1988's Still Holdin On was the first release since the break-up of the original band in 1983.  It had been a five year span since the last release Greetings From South Carolina.  Eagerly awaited by MTB fans, this CD released on Polygram Records seemed to lack a direction and is unlike any release by the band, before or since.

        Produced by Larry Butler, it would be his first, last, and only time working with the band. As the first MTB release to be recorded in Nashville, primarily by studio musicians and without songs written by the band, it adds up to "Music City" music that lacks the trademark Tucker sound.

        Fortunately for Tucker fans, Doug Gray's vocals and Jerry Eubanks' flute and sax are familiar favorites on the CD, and with all things considered, the album ultimately overcomes its pitfalls.  Most of the songs are slower than usual Tucker fare, as a result Doug's voice stands out like never before.

        The CD kicks off with "Dancin' Shoes," an upbeat tune about the day-to-day drudgery of working 9-to-5 and the release that dancing brings. "Keeping The Love Alive" is the first of many ballads on the album and is a story about a couple trying to hold on to their romance.  "Once You Get The Feel of It" was released as a single and reached the Top 40 on country radio.  It's about coming of age and the letting go of inhibitions.  "Still Holdin On" is the stand-out cut on the album.  In amny ways it is reminiscent of "Herad It In a Love Song" - both lyrically and muscially.  Jerry's flute and the piano give the song a familiar sound that makes it as comfortable as an old flannel shirt.  The song is about a man sesoned by the years who eflects back on his youth.  Although he doesn't "spring back like I used to" he confides, "I'm still holdin' on to my crazy dreams."  Neither lost love nor age has broken his optimism.  The song would sound at home on any Tucker album, as if Toy write it himself.  It could be the sequesl to "Love Song."

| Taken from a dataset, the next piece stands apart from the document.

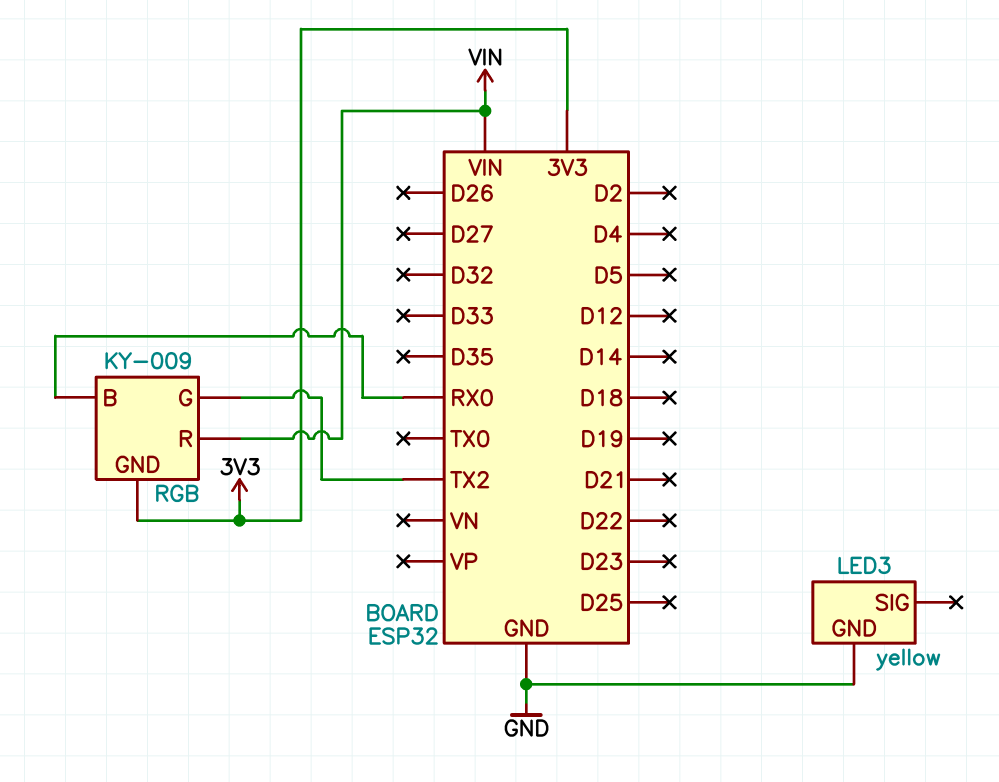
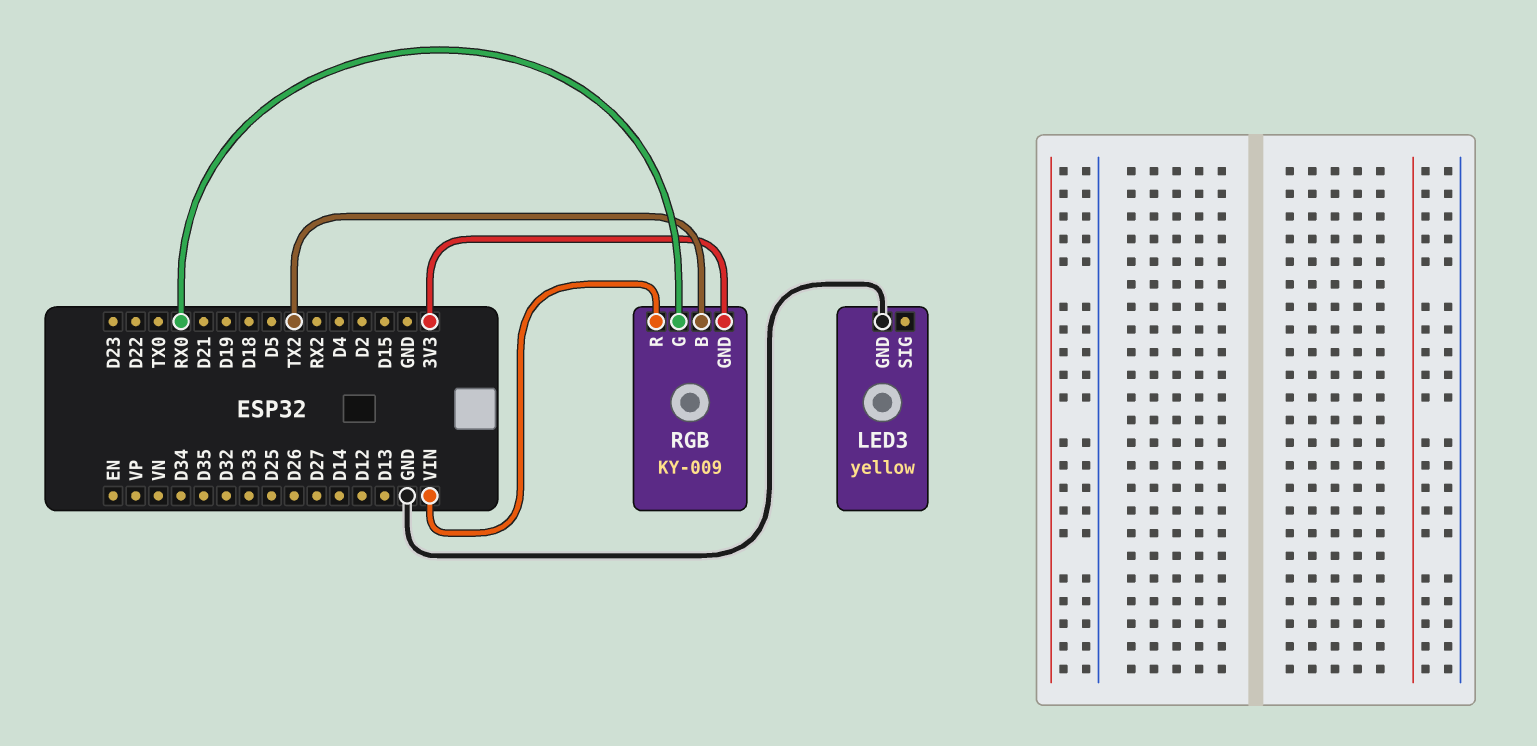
RGB pin B: RX0 -> TX2
RGB pin G: TX2 -> RX0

        The next track, "Dangerous Road," features a country-pickin guitar that wraps itself around lyrics that count the casualties of love.  "Hangin Out In Smoky Places" - another country Top 40 hit for the band- is a cry-in-your beer ramble about a broken hearted soul.  "I'm Glad It's Gone" is a subtle song about seeing the bright side in the aftermath of relationships. Carrying on in this vein is "Why Did You Lie," whose tempo moves from upbeat to sullen and back again

        "The Same Old Moon" is another stand-out song that Doug sings in a slow, soulful tempo that exemplifies his awesome prowess as a singer.  Jerry's reflective sax seems to reverberate straight to the heart.  Keyboards enhance the mood that takes you to a moonlit night by the lake, and the bittersweet reminiscing of youthful love and a daddy's advice to his heartbroken son.  The song slowly fades as Eubanks' sax and back-up singers lull you off to dreamland.

        The disc ends with a romp written by prodigious Nashville tunesmith Bob McDill titled "Why Didn't I Think of That."  As throughout most of the album it is sung through the perspective of a man that's learned from his mistakes just a love too late.  It was later recorded and released as a single with much success by Doug Stone.

        Unfortunately the band's newcomers, Rusty Milner, Stuart Sawanlund, Tim Lawter and Ace Allen didn't have a chance to showcase their songwriting and musical talents as they would on later albums.  Doug and Jerry knew what they were doing when they asked these guys to join the band - they are gifted and talented.  Apparently, the record label didn't agree, and perhaps that's why the band only recorded one album for them. 

        For Marshall Tucker fans, it's fortunate that Gray and Eubanks stuck to their guns in future releases to insist that The Marshall Tucker Band record songs written and performed by the quintet themselves.  It's the way Marshall Tucker music was meant to be.